The update addresses an issue that affects the Remote Procedure Call Service (RPCSS). A lock order inversion causes a deadlock in it.
This update addresses an issue that affects the Key Distribution Center (KDC) service. When the service stops on a local machine, signing in to all local Kerberos fails. The error is STATUS_NETLOGON_NOT_STARTED.
This update addresses an issue that affects accounts that run the Set-AdfsCertificate command. The command fails. This occurs when an account does not have read permissions for the related Distributed Key Manager (DKM) container.
This update addresses an Active Directory Federation Services (AD FS). You might need to retry authentication multiple times to sign in successfully.
This update addresses an issue that affects SMB Direct. Endpoints might not be available on systems that use multi-byte character sets.
This update addresses an issue that might affect the Windows Local Administrator Password Solution (LAPS). It might fail. This occurs on versions of Windows Server 2019 that run Server Core. The error is 0x8007007f.
This update addresses an issue that affects apps that use DirectX on older Intel graphics drivers. You might receive an error from apphelp.dll.
This update addresses a race condition in Windows LAPS. The Local Security Authority Subsystem Service (LSASS) might stop responding. This occurs when the system processes multiple local account operations at the same time. The access violation error code is 0xc0000005.
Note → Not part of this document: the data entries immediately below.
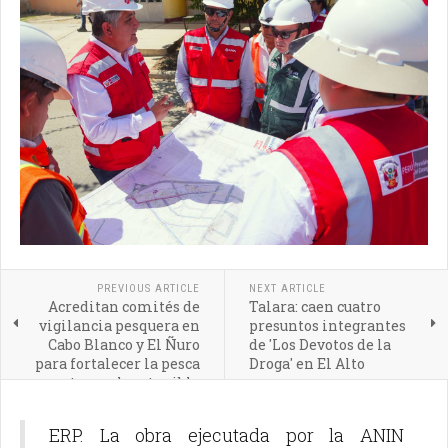
PREVIOUS ARTICLE
NEXT ARTICLE
Acreditan comités de
Talara: caen cuatro
vigilancia pesquera en
presuntos integrantes
Cabo Blanco y El Ñuro
de 'Los Devotos de la
para fortalecer la pesca
Droga' en El Alto
artesanal sostenible
ERP. La obra ejecutada por la ANIN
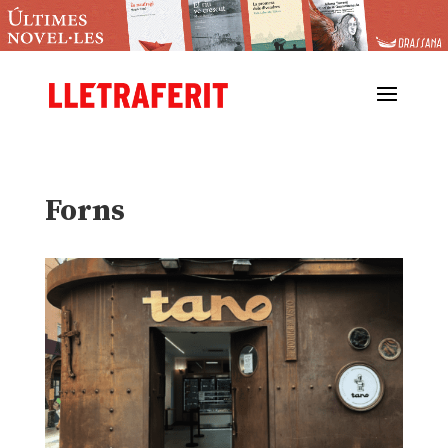
Forns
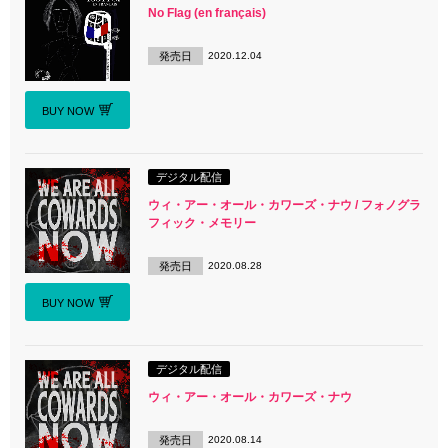
No Flag (en français)
発売日
2020.12.04
BUY NOW
デジタル配信
ウィ・アー・オール・カワーズ・ナウ / フォノグラ
フィック・メモリー
発売日
2020.08.28
BUY NOW
デジタル配信
ウィ・アー・オール・カワーズ・ナウ
発売日
2020.08.14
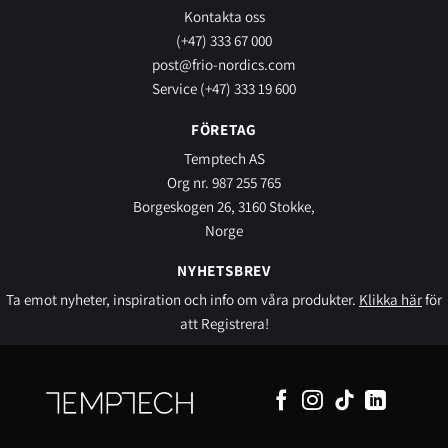
Kontakta oss
(+47) 333 67 000
post@frio-nordics.com
Service (+47) 333 19 600
FÖRETAG
Temptech AS
Org nr. 987 255 765
Borgeskogen 26, 3160 Stokke,
Norge
NYHETSBREV
Ta emot nyheter, inspiration och info om våra produkter.
Klikka här
för
att Registrera!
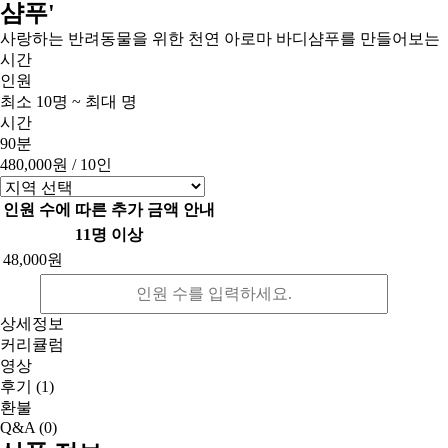
샴푸'
사랑하는 반려동물을 위한 천연 아로마 바디샴푸를 만들어보는
시간
인원
최소 10명 ~ 최대 명
시간
90분
480,000원
/ 10인
인원 수에 따른 추가 금액 안내
11명 이상
48,000원
상세정보
커리큘럼
영상
후기
(1)
환불
Q&A
(0)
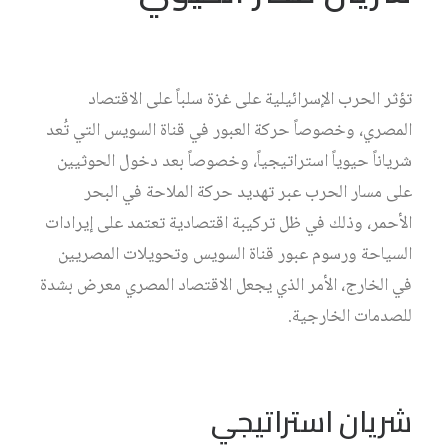
تؤثر الحرب الإسرائيلية على غزة سلباً على الاقتصاد
المصري، وخصوصاً حركة العبور في قناة السويس التي تُعد
شرياناً حيوياً استراتيجياً، وخصوصاً بعد دخول الحوثيين
على مسار الحرب عبر تهديد حركة الملاحة في البحر
الأحمر، وذلك في ظل تركيبة اقتصادية تعتمد على إيرادات
السياحة ورسوم عبور قناة السويس وتحويلات المصريين
في الخارج، الأمر الذي يجعل الاقتصاد المصري معرض بشدة
للصدمات الخارجية.
شريان استراتيجي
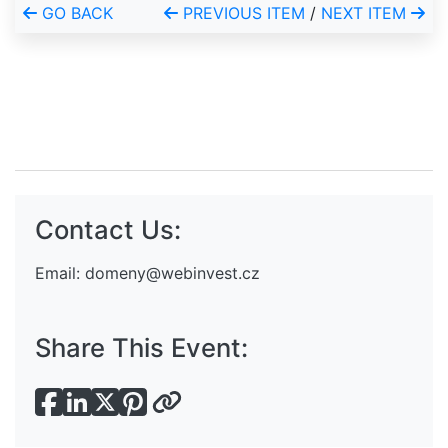
GO BACK
PREVIOUS ITEM
/
NEXT ITEM
Contact Us:
Email:
domeny@webinvest.cz
Share This Event:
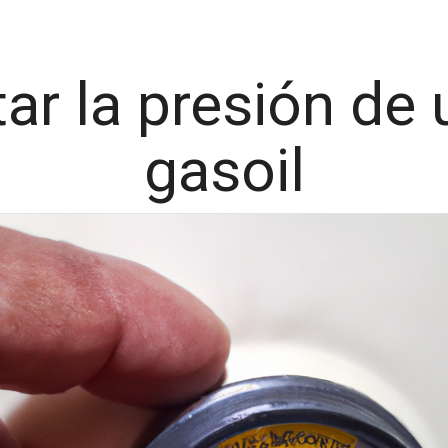
 la presión de 
gasoil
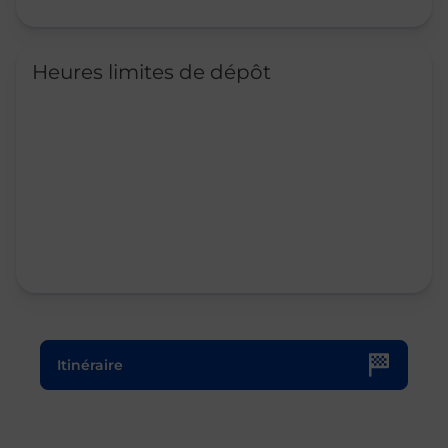
Heures limites de dépôt
Le lien s'ouvre dans un nouvel onglet
Itinéraire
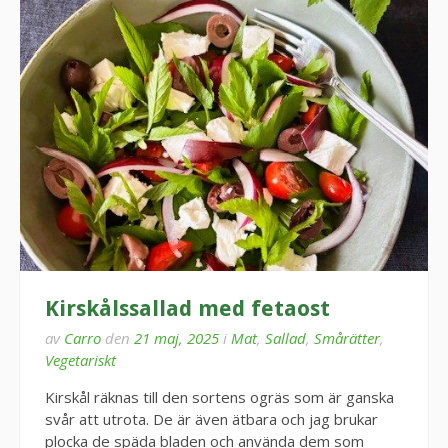
Kirskålssallad med fetaost
av
Carro
den
21 maj, 2025
i
Mat
,
Sallad
,
Smårätter
,
Vegetariskt
Kirskål räknas till den sortens ogräs som är ganska
svår att utrota. De är även ätbara och jag brukar
plocka de späda bladen och använda dem som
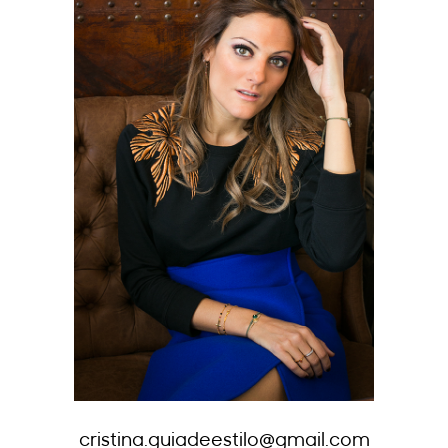
cristina.guiadeestilo@gmail.com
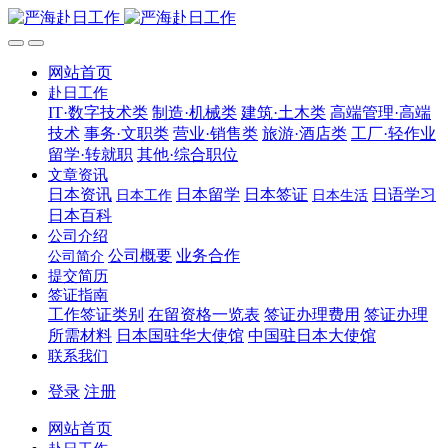
网站首页
赴日工作
IT·数字技术类
制造·机械类
建筑·土木类
高端管理·高端
技术
事务·文职类
营业·销售类
旅游·酒店类
工厂·轻作业
留学·转就职
其他·综合职位
文章资讯
日本资讯
日本留学
日本签证
日语学习
日本工作
日本生活
日本百科
公司介绍
公司概要
业务合作
公司简介
提交简历
签证指南
工作签证类别
在留资格一览表
签证办理费用
签证办理
所需材料
日本国驻华大使馆
中国驻日本大使馆
联系我们
登录
注册
网站首页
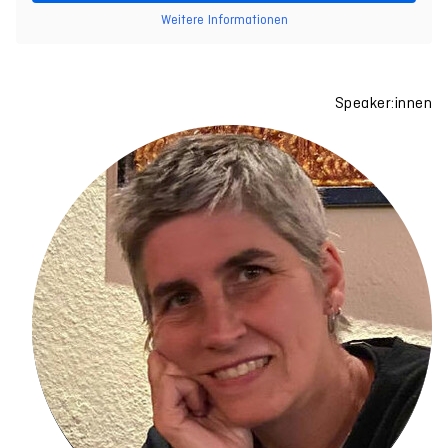
Weitere Informationen
Speaker:innen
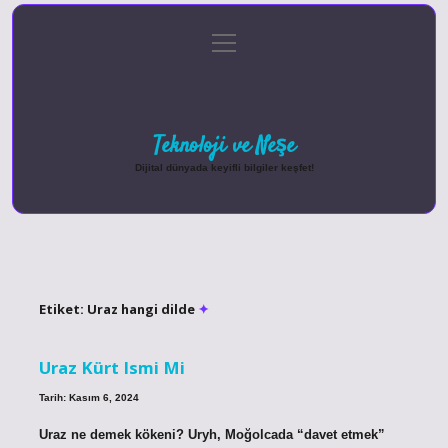
menüyü
Anasayfa
Gizlilik Politikası
Yasal Uyarı
aç
Hakkımızda
Teknoloji ve Neşe
Dijital dünyada keyifli bilgiler keşfet!
Etiket:
Uraz hangi dilde
Uraz Kürt Ismi Mi
Tarih: Kasım 6, 2024
Uraz ne demek kökeni? Uryh, Moğolcada “davet etmek”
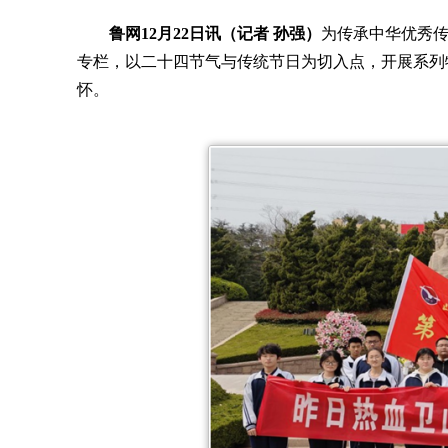
鲁网12月22日讯（记者 孙强）
为传承中华优秀
专栏，以二十四节气与传统节日为切入点，开展系列
怀。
This update addresses an issue that affects the legacy Local Administrator Password Solution (LAPS) and the new Windows LAPS feature. They fail to manage the configured local account password. This occurs when you install the legacy LAPS .msi file after you have installed the April 11, 2023, Windows update on machines that have a legacy LAPS policy.
KB5026363: Applies to Windows Server 2012; Windows Embedded 8 Standard
Improvements
This update affects the Islamic Republic of Iran. The update supports the government’s daylight saving time change order from 2022.
This update addresses an issue that affects the Key Distribution Center (KDC) service. When the service stops on a local machine, signing in to all local Kerberos fails. The error is STATUS_NETLOGON_NOT_STARTED.
This update addresses an issue that affects Microsoft Edge IE mode. The issue stops you from configuring add-ons.
KB5026415: Windows Server 2012 R2; Windows Embedded 8.1 Industry Enterprise; Windows Embedded 8.1 Industry Pro
This cumulative security update includes improvements that are part of update KB5025285 (released April 11, 2023). This update also makes improvements for the following issues:
By order of the Islamic Republic of Iran on September 22, 2022, daylight saving time (DST) will no longer be observed and the republic will remain on Iran Standard Time UTC+03:30.
Local Kerberos authentication fails if the local Key Distribution Center (KDC) service is stopped. Additionally, all local Kerberos logons fail with the error STATUS_NETLOGON_NOT_STARTED. After the Windows Monthly Rollup dated on or after November 8, 2022, is installed, Kerberos constrained delegation (KCD) fails with the error message KRB_AP_ERR_MODIFIED on Read/Write Domain Controllers.